Zwei Aspekte wollen aber nicht ungenannt bleiben. Zum einen ist da der Soundtrack, der zum einen aus kräftigen Instrumentalstücken besteht, die sofort ins Ohr gehen, aber zum anderen mit zahlreichen ACDC-Liedern angereichert wurde. Hierbei hat man es mit einem Geniestreich zu tun, denn diese passen kurioserweise stets wie die Faust auf das Auge und reißen mehr mit, als man vorher vielleicht gedacht hätte. Und dann bleiben natürlich noch die Effekte übrig. Ein Held wie Iron Man muss natürlich per CGI am Rechner erstellt werden, doch auch hier stimmt das Maß und der Look selbst, denn die Special Effects-Abteilung leistet tolle Arbeit und lässt zu keinem Zeitpunkt einen Zweifel aufkommen, dass irgendetwas nicht echt sein könnte. Realistisch eingebettet ins Gesamtbild, einwandfrei in der Umsetzung. Was will der Comicfan eigentlich mehr?
Fazit: Für die weiteren Franchises, die sich im Marvel Cinematic Universe versammeln werden, legt "Marvels Iron Man" die Messlatte unfassbar hoch. Eine simple, aber zweckdienliche Handlung mit leisen Bezügen zu brisanten politischen Thematiken, ein einmaliger Protagonist, der sowohl perfekt gespielt als auch hervorragend geschrieben ist und sich vom unsympathisch-arrogantem Arschloch zur Identifikationsfigur entwickelt, eine seichte und zart-romantische Liebesgeschichte, gut dosierte Action und eine gewaltige Prise an ironischem Humor klingen zwar allesamt nicht nach innovativen oder neuen Elementen, wurden aber selten so harmonisch vereint, wie hier der Fall.
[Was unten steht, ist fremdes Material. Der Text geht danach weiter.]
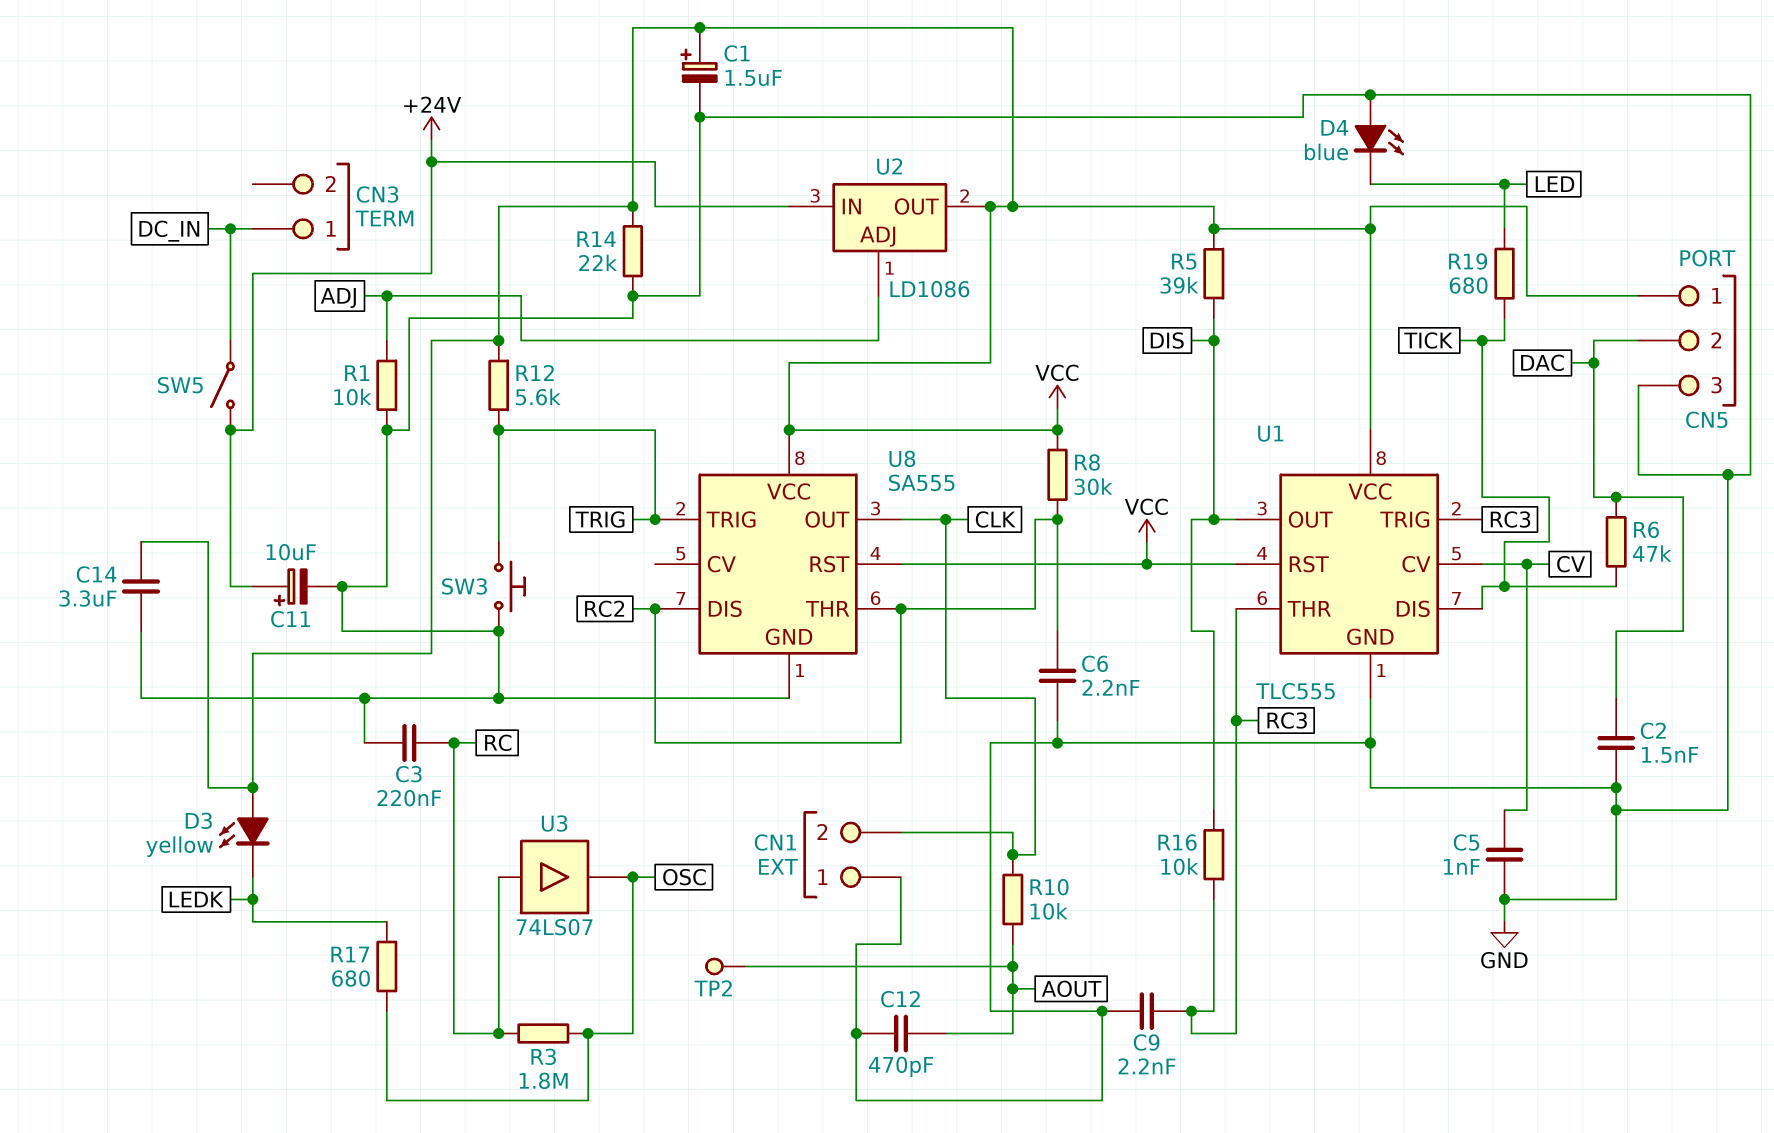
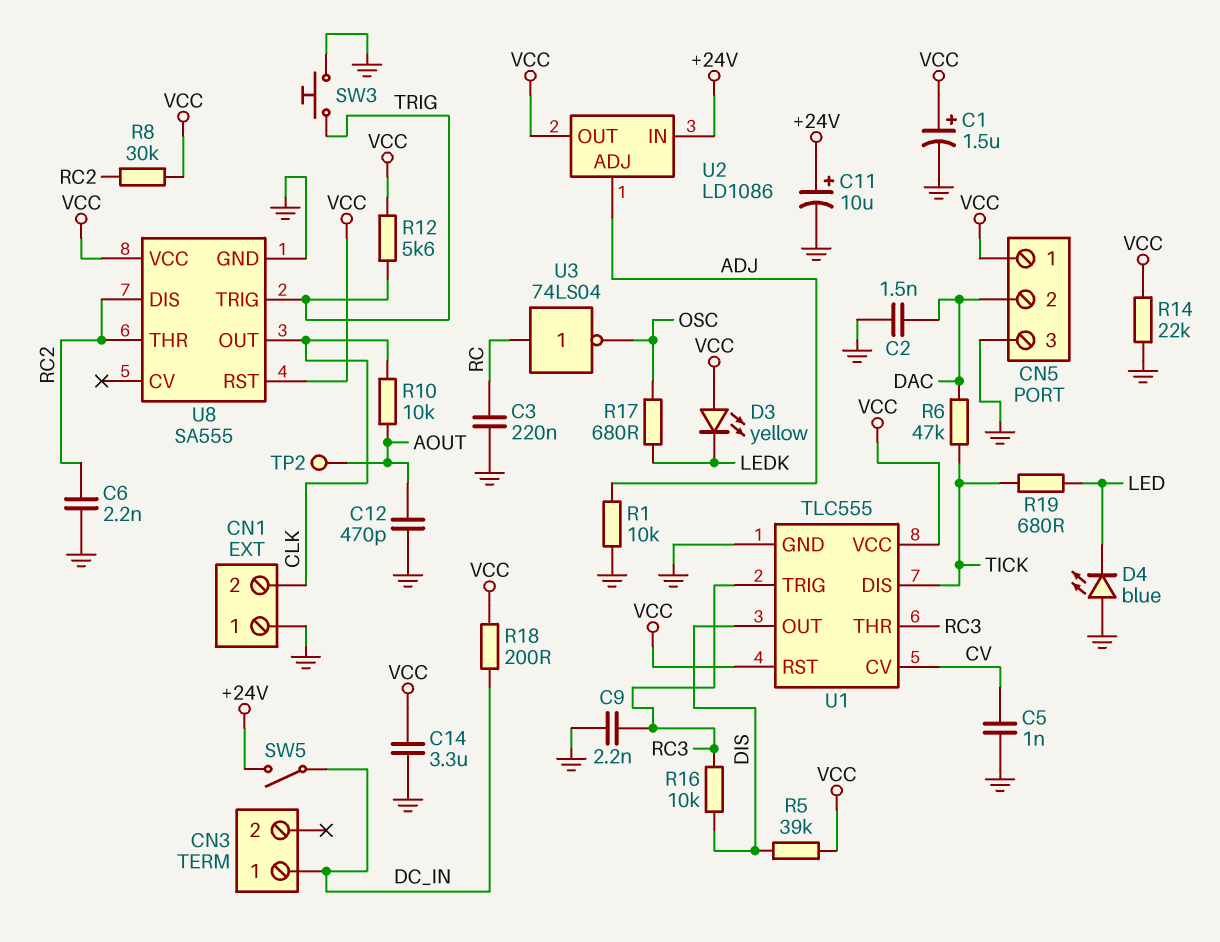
R3: 1.8M (OSC, RC) -> none
R18: none -> 200 (DC_IN, VCC)
U3: buffer 74LS07 (in RC, out OSC) -> NOT 74LS04 (in RC, out OSC)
Jon Favreau und Kevin Feige tun zwar insgesamt nicht viel mehr, als die klassische Blockbuster-Rezeptur zu verwenden, sind dabei aber mit so viel Herzblut und Spaß an der Sache, dass diese an sich eingefahrene Struktur unter ihrer Führung zu einem frischen und mutig erscheinenden Abenteuer wird, dessen Sogkraft sich sogar die härtesten Comicfilm-Atheisten wohl nur schwerlich entziehen werden können.